◆ PASSAGE SHOWN
———

# Can Anubias Nana be FLOATED??



## Phoenix777 (May 14, 2017)

Hi, everyone! Does Anubias Nana roots have to be buried/attached or can you just use it as a floating plant? My betta loves playing through the roots and leaves while it's floating and it looks great...but just wondering if it will do fine floating or is it absolutely required to have it rooted onto/into something?

I'm cracking up here! He's using the rhizome as a little floating "hammock." LOL


----------



## ryry2012 (Mar 31, 2015)

Yes. You can keep it floating.


----------



## Phoenix777 (May 14, 2017)

ryry2012 said:


> Yes. You can keep it floating.


Whew! Thanks so much for the quick reply. :yourock:


----------



## bluebutterfly123 (Feb 23, 2017)

They are quite funny fish aren't they? My huge veil tail, For some reason thinks a teeny tiny leave floating near the surface, can hold his weight.. He's always "sitting" in it😂😂

Sent from my SM-N920W8 using Tapatalk


----------



## Phoenix777 (May 14, 2017)

bluebutterfly123 said:


> They are quite funny fish aren't they? My huge veil tail, For some reason thinks a teeny tiny leave floating near the surface, can hold his weight.. He's always "sitting" in it😂😂
> 
> Sent from my SM-N920W8 using Tapatalk


LOL Like a big person when they plonk down on a raft in a swimming pool and it partially sinks haha


----------



## indjo (Jun 6, 2010)

Thus far my anubias' (should have at least 3 types - according to the seller) grows faster floating. Anchored or in substrate, may melt. Not really sure why (rhyzom wasn't burried/covered)


----------



## Phoenix777 (May 14, 2017)

———

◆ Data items
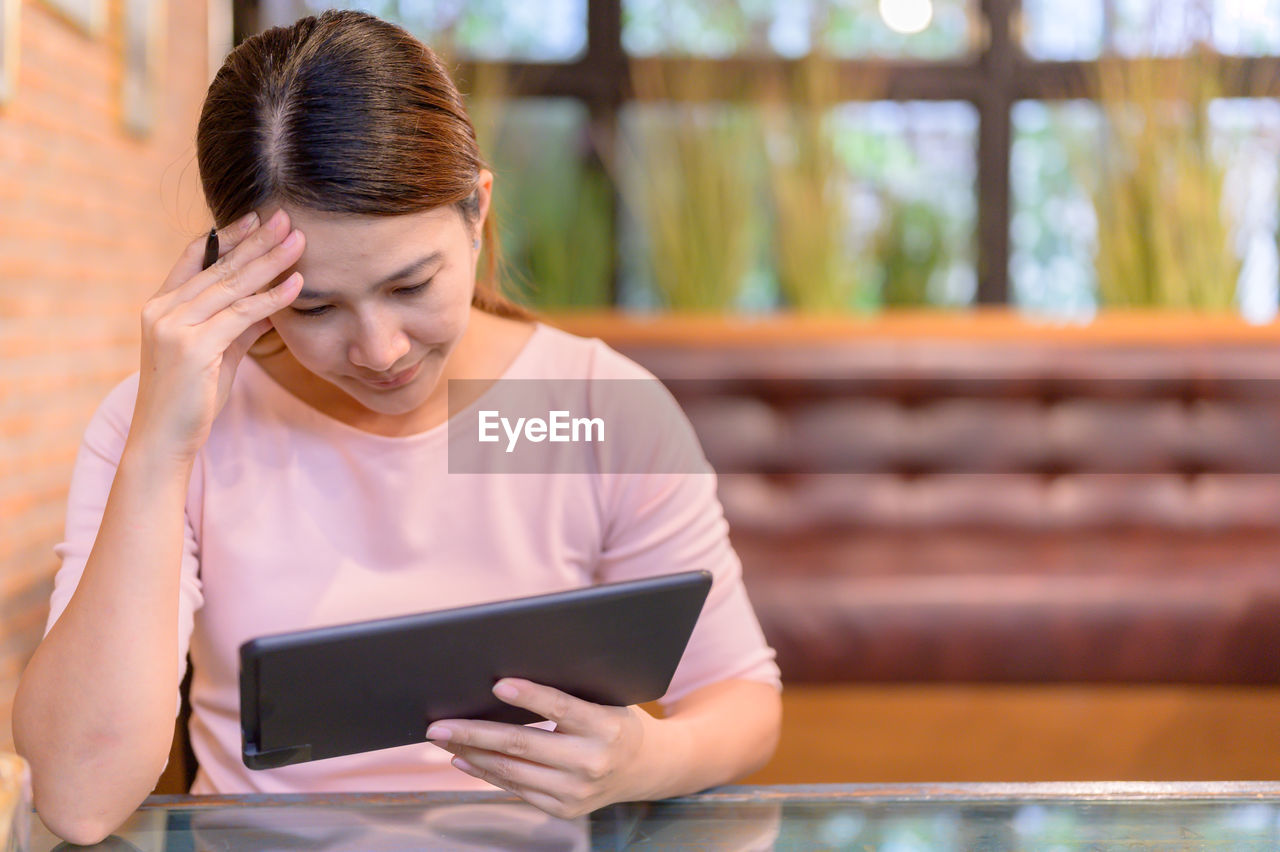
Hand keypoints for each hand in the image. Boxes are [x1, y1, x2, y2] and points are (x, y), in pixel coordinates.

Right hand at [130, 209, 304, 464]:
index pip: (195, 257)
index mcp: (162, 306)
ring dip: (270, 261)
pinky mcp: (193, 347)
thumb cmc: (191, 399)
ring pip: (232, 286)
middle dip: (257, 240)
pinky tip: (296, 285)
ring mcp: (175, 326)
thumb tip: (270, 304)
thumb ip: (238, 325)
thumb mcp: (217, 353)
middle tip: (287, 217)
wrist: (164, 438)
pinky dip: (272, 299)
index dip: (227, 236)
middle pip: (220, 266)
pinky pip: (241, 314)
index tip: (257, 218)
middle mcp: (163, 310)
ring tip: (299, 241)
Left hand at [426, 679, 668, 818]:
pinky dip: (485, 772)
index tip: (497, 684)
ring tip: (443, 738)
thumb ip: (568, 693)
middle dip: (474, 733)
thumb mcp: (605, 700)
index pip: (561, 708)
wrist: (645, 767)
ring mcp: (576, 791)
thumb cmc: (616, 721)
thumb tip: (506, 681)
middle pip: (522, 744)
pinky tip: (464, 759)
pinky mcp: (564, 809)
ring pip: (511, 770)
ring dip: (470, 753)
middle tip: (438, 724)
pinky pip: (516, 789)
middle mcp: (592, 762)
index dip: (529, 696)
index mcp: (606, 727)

———

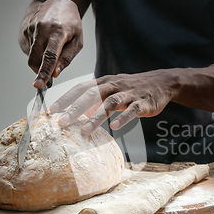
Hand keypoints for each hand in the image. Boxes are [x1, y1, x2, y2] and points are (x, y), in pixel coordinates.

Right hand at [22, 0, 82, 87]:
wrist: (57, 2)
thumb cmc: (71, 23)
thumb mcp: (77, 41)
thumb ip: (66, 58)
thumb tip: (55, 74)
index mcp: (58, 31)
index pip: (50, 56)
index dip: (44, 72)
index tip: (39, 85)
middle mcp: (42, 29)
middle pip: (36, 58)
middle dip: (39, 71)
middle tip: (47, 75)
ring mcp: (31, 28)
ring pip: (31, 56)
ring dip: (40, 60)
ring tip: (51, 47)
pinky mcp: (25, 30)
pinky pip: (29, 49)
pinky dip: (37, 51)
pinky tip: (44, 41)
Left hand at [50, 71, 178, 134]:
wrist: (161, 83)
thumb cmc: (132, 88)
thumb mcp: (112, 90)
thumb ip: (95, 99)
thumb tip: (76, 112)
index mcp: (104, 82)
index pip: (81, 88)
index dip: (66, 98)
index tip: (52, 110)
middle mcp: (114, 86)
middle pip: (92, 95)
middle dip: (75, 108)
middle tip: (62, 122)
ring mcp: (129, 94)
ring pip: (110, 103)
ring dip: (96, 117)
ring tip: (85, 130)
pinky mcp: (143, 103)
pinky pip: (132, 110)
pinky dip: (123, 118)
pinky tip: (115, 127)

———

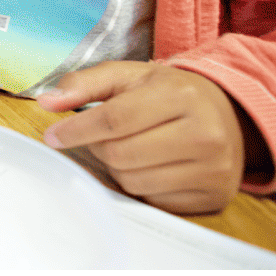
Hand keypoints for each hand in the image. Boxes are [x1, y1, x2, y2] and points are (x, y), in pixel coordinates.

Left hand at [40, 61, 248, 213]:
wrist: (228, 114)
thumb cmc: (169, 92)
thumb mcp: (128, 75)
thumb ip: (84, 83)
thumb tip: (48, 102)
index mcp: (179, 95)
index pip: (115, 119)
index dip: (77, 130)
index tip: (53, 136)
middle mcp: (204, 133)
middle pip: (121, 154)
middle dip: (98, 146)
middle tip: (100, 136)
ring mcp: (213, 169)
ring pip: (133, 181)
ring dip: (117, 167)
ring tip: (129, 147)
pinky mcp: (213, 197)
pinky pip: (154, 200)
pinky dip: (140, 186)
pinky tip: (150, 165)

———

◆ WHAT YOU SHOULD DO
Reproduce everything in the forum thread about floating Anubias Nana from "Hi, everyone! Does" down to "(Mar 31, 2015)".

◆ COMPLETED TASK
Hi, everyone! Does Anubias Nana roots have to be buried/attached or can you just use it as a floating plant? My betta loves playing through the roots and leaves while it's floating and it looks great...but just wondering if it will do fine floating or is it absolutely required to have it rooted onto/into something?

I'm cracking up here! He's using the rhizome as a little floating "hammock." LOL


----------



## ryry2012 (Mar 31, 2015)